Что объединяло этих детей, объяснял Беттельгейм, так это «единственный доступный им способ утвердить свою независимость: отрицание значимости внешнего мира путем аутистического отвержения». И было что-то еще общее у этих несчастных ребят — Лори, Марсии и Джея, — что позволило Беттельгейму положить эти три клинических случая в основу книги «Пустая крепость», вышедшей в 1967 году. В книге описывается, как он сам и его сотрудники кропотливо вытаскивали каждого ребенка из его защитной аутистической скорлупы, созданной, по мнению автора, патологическим сочетанием невнимательных родителей и первичного шока раннего детства. У одного аутичного ребенка болезнь корнями уходила в травматическое переживание, когда родители холодной ночью оставили окно в спальне открытым.
Лори — это стало ясно после того, как она начала делать одной из своих кукол клизмы — была травматизирована клизмами, которые ей ставили при запорах. Внимательная фрейдистская расшифровка непостижимых ребусов, продуцируемых этими загадочными детьми (так, интерес Марсии к погоде интерпретировался как связанный с угрозой «мы ее съедим»[23]), должна была потихоньку возвращать их обратно в мир.

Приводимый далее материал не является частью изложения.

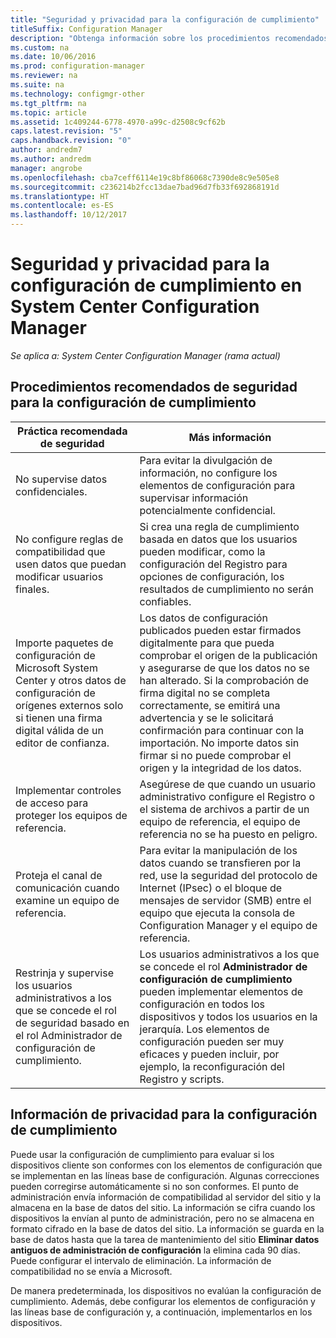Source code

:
 ```yaml
---
title: "Seguridad y privacidad para la configuración de cumplimiento"
titleSuffix: Configuration Manager
description: "Obtenga información sobre los procedimientos recomendados de seguridad para la configuración de cumplimiento en System Center Configuration Manager."
ms.custom: na
ms.date: 10/06/2016
ms.prod: configuration-manager
ms.reviewer: na
ms.suite: na
ms.technology: configmgr-other
ms.tgt_pltfrm: na
ms.topic: article
ms.assetid: 1c409244-6778-4970-a99c-d2508c9cf62b
caps.latest.revision: "5"
caps.handback.revision: "0"
author: andredm7
ms.author: andredm
manager: angrobe
ms.openlocfilehash: cba7ceff6114e19c8bf86068c7390de8c9e505e8
ms.sourcegitcommit: c236214b2fcc13dae7bad96d7fb33f692868191d
ms.translationtype: HT
ms.contentlocale: es-ES
ms.lasthandoff: 10/12/2017
---
```

# <a name="security-and-privacy-for-compliance-settings-in-system-center-configuration-manager"></a>Seguridad y privacidad para la configuración de cumplimiento en System Center Configuration Manager

*Se aplica a: System Center Configuration Manager (rama actual)*


## <a name="security-best-practices-for-compliance-settings"></a>Procedimientos recomendados de seguridad para la configuración de cumplimiento  

|Práctica recomendada de seguridad|Más información|  
|----------------------------|----------------------|  
|No supervise datos confidenciales.|Para evitar la divulgación de información, no configure los elementos de configuración para supervisar información potencialmente confidencial.|  
|No configure reglas de compatibilidad que usen datos que puedan modificar usuarios finales.|Si crea una regla de cumplimiento basada en datos que los usuarios pueden modificar, como la configuración del Registro para opciones de configuración, los resultados de cumplimiento no serán confiables.|  
|Importe paquetes de configuración de Microsoft System Center y otros datos de configuración de orígenes externos solo si tienen una firma digital válida de un editor de confianza.|Los datos de configuración publicados pueden estar firmados digitalmente para que pueda comprobar el origen de la publicación y asegurarse de que los datos no se han alterado. Si la comprobación de firma digital no se completa correctamente, se emitirá una advertencia y se le solicitará confirmación para continuar con la importación. No importe datos sin firmar si no puede comprobar el origen y la integridad de los datos.|  
|Implementar controles de acceso para proteger los equipos de referencia.|Asegúrese de que cuando un usuario administrativo configure el Registro o el sistema de archivos a partir de un equipo de referencia, el equipo de referencia no se ha puesto en peligro.|  
|Proteja el canal de comunicación cuando examine un equipo de referencia.|Para evitar la manipulación de los datos cuando se transfieren por la red, use la seguridad del protocolo de Internet (IPsec) o el bloque de mensajes de servidor (SMB) entre el equipo que ejecuta la consola de Configuration Manager y el equipo de referencia.|  
|Restrinja y supervise los usuarios administrativos a los que se concede el rol de seguridad basado en el rol Administrador de configuración de cumplimiento.|Los usuarios administrativos a los que se concede el rol **Administrador de configuración de cumplimiento** pueden implementar elementos de configuración en todos los dispositivos y todos los usuarios en la jerarquía. Los elementos de configuración pueden ser muy eficaces y pueden incluir, por ejemplo, la reconfiguración del Registro y scripts.|  

## <a name="privacy-information-for-compliance-settings"></a>Información de privacidad para la configuración de cumplimiento  
 Puede usar la configuración de cumplimiento para evaluar si los dispositivos cliente son conformes con los elementos de configuración que se implementan en las líneas base de configuración. Algunas correcciones pueden corregirse automáticamente si no son conformes. El punto de administración envía información de compatibilidad al servidor del sitio y la almacena en la base de datos del sitio. La información se cifra cuando los dispositivos la envían al punto de administración, pero no se almacena en formato cifrado en la base de datos del sitio. La información se guarda en la base de datos hasta que la tarea de mantenimiento del sitio **Eliminar datos antiguos de administración de configuración** la elimina cada 90 días. Puede configurar el intervalo de eliminación. La información de compatibilidad no se envía a Microsoft.  

 De manera predeterminada, los dispositivos no evalúan la configuración de cumplimiento. Además, debe configurar los elementos de configuración y las líneas base de configuración y, a continuación, implementarlos en los dispositivos.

Перво-наперво, предположил Беттельгейм, нужно изъять детей из их домов. Когда Лори была украдена своими безрассудными родителями и помещена в государственную больницу, девочка вернулась к совершенно вегетативному состоянию. Беттельгейм писал, как мучительно было ее навестить; он объяснял ей, что хочет, чтобы она осталась с ним. И откуда-то из глубин своего молчания «она повернула голову, посмотрела на меня понимающими глазами и положила руку мне на колено». Но дальше Беттельгейму пришлось сказать, что он не может взять Лори из больницы, куда ее поместили родители. «Она медленно убрала руку, и хотя я оставался на месте — больше не было ни проблеска ответа или узнавания». Беттельгейм — бывший узник концлагерей Дахау и Бухенвальд — размышлял о том, что реакции, виденные им в свое время среди узников, не сильно отличались от поведения этих детей.